• DOCUMENT SEGMENT
▼▼▼

Securing the Republican Advantage
The GOP is already making gains with middle-class voters—if it follows the right path, it can solidify them.
In the summer of 2002, as President George W. Bush coasted at popularity levels that looked like the traveling speeds on a German highway, two liberal writers published an audacious prophecy: The United States was shifting to the left.
In “The Emerging Democratic Majority,” John Judis and Ruy Teixeira identified deep trends that, they predicted, must inevitably enhance their party in the years to come. In the elections of 2006 and 2008, their prediction seemed to come true. In 2006, Democrats not only elected a majority in both houses of Congress —they had done that often enough before—but a liberal majority for the first time since the election of 1964. Two years later, a biracial law professor with an exotic name was carried into the White House by a wave of support from young people, urban professionals, single women, and nonwhites, again just as Judis and Teixeira had predicted.
As the saying goes however, predictions are difficult, especially about the future.
President Obama was re-elected, but with 3 1/2 million fewer votes in 2012 than in 2008. Down ballot, over the three elections 2010, 2012, and 2014, Republicans have won majorities in Congress and in the states unprecedented since before the Great Depression.

▲▲▲

• INFORMATION GIVEN
▼▼▼

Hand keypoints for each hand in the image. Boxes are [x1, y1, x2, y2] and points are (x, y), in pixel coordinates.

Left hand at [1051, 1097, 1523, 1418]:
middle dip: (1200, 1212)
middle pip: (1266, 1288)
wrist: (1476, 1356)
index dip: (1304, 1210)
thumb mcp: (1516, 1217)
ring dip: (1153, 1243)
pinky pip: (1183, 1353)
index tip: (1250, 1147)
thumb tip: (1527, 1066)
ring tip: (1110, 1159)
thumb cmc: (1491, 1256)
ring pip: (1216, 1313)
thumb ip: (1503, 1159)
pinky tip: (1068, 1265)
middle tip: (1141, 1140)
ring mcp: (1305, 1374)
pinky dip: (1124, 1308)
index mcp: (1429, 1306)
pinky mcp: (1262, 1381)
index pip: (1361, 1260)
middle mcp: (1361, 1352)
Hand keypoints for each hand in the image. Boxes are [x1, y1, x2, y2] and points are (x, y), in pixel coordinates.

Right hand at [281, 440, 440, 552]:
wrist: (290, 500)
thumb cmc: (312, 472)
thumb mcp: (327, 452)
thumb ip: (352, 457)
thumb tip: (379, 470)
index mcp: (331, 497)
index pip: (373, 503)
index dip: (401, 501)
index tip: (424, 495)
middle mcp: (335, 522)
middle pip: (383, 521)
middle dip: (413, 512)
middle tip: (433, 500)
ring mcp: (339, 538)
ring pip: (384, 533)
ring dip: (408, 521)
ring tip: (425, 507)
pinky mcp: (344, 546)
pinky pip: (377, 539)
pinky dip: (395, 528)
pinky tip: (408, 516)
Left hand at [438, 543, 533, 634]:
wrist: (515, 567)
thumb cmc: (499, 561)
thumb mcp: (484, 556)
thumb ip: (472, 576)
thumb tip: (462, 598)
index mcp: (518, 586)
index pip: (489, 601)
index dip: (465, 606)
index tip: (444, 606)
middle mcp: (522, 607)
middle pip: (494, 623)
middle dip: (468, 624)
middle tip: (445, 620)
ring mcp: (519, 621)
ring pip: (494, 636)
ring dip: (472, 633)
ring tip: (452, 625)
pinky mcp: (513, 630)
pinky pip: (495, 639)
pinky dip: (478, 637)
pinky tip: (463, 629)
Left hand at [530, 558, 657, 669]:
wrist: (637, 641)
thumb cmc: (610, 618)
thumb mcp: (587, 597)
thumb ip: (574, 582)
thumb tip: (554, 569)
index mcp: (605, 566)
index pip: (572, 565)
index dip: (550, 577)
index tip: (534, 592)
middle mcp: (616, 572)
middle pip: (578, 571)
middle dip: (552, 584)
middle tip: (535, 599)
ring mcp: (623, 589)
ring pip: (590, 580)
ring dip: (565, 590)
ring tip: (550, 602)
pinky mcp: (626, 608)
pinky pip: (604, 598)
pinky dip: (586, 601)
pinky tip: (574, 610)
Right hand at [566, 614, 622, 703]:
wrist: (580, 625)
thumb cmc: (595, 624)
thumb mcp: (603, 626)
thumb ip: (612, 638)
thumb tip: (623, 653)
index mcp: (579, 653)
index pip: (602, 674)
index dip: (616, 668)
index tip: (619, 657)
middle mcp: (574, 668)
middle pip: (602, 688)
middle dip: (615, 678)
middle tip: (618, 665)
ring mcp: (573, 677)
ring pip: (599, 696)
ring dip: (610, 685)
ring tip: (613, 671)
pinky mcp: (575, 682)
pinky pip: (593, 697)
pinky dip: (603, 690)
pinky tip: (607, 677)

▲▲▲

• EXERCISE
Please list the groups of supporters that, according to the article on the Republican advantage above, carried the biracial law professor into the White House.

• RESULT
- young people
- urban professionals
- single women
- nonwhites